When I worked at Petland, I was the only one who would properly take care of the hedgies. The other employees would just dump food in the bowl and sweep out the carefresh. I'd come in every day, even when I wasn't working so I could properly socialize with them and give them fresh food and water daily. 
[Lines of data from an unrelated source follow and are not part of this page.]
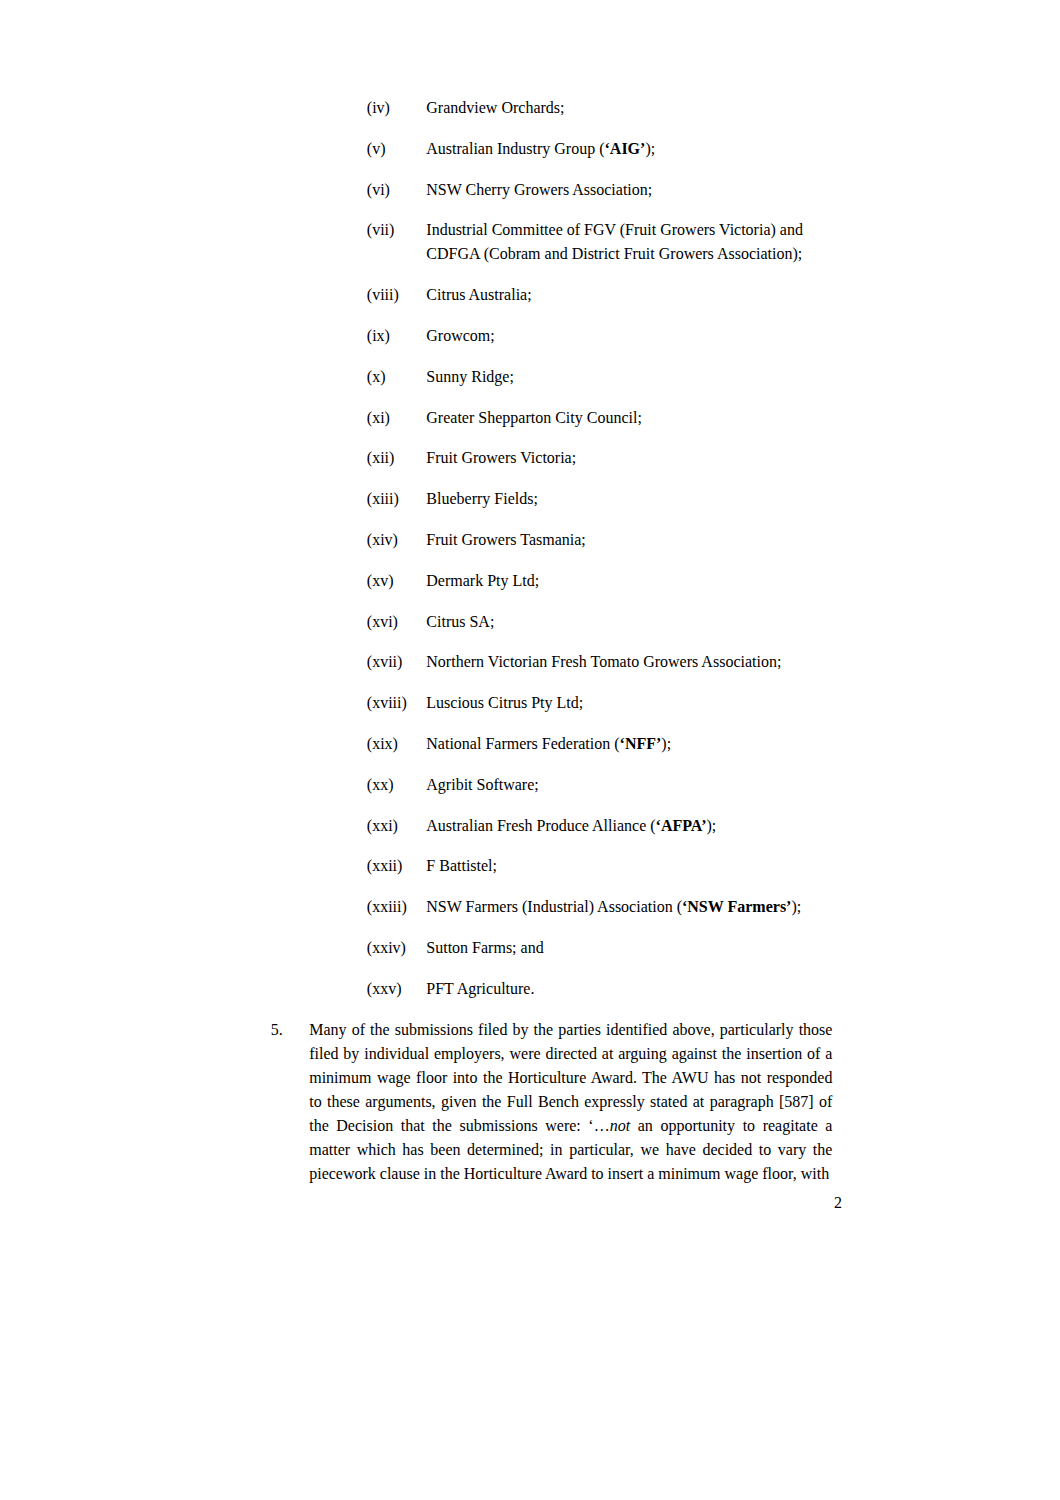(iv) Grandview Orchards;
(v) Australian Industry Group (‘AIG’);
(vi) NSW Cherry Growers Association;
(vii) Industrial Committee of FGV (Fruit Growers Victoria) and CDFGA (Cobram and District Fruit Growers Association);
(viii) Citrus Australia;
(ix) Growcom;
(x) Sunny Ridge;
(xi) Greater Shepparton City Council;
(xii) Fruit Growers Victoria;
(xiii) Blueberry Fields;
(xiv) Fruit Growers Tasmania;
(xv) Dermark Pty Ltd;
(xvi) Citrus SA;
(xvii) Northern Victorian Fresh Tomato Growers Association;
(xviii) Luscious Citrus Pty Ltd;
(xix) National Farmers Federation (‘NFF’);
(xx) Agribit Software;
(xxi) Australian Fresh Produce Alliance (‘AFPA’);
(xxii) F Battistel;
(xxiii) NSW Farmers (Industrial) Association (‘NSW Farmers’);
(xxiv) Sutton Farms; and
(xxv) PFT Agriculture.
5. Many of the submissions filed by the parties identified above, particularly those filed by individual employers, were directed at arguing against the insertion of a minimum wage floor into the Horticulture Award. The AWU has not responded to these arguments, given the Full Bench expressly stated at paragraph [587] of the Decision that the submissions were: ‘…not an opportunity to reagitate a matter which has been determined; in particular, we have decided to vary the piecework clause in the Horticulture Award to insert a minimum wage floor, with
2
There was 6 hedgies in a 2 x 2 glass tank. Out of the 6 hedgies, 4 of them would chew my hair almost every time I took them out. One would tug and pull on it :lol: He wouldn't let go. I have really long hair (just past my bellybutton), and when I'd lean in the tank, he'd grab it if he saw it.  I thought it was cute, but the manager said he was vicious.... :| And sold him on clearance for $40 (80% off)... Idiot...


----------



## Maeg8 (Apr 28, 2011)

Vicious hedgehog. Vicious. Hedgehog. Nope, still not making sense. What an idiot. He's active and likes to play. Clearly evil. >.<


----------



## panda (May 23, 2011)

LOL vicious hedgehog... i'm going to start calling Norma vicious now.. out of love & humor of course! that manager clearly doesnt know how hedgehogs brains work :lol: they have attitudes and love to chew for annointing.. if thats vicious i hope that manager never considers owning a puppy or any type of rodent pet!!! hahaha


----------



## CritterHeaven (Feb 21, 2011)

Toffee loves to play tug with Timothy hay (from my Guinea pigs cages) and she also really really wants the diamond ring off my finger! She also attacks the silk plant I have in the kiddie pool she sometimes goes in.


----------



## shwiggy (Apr 27, 2009)

If I have tissue paper anywhere near Ziggy he will destroy it like a puppy!


----------



## Midevalmiss (Apr 6, 2011)

LOL mine go for my pellows and my glasses and any kind of jelwery :lol: :lol:


----------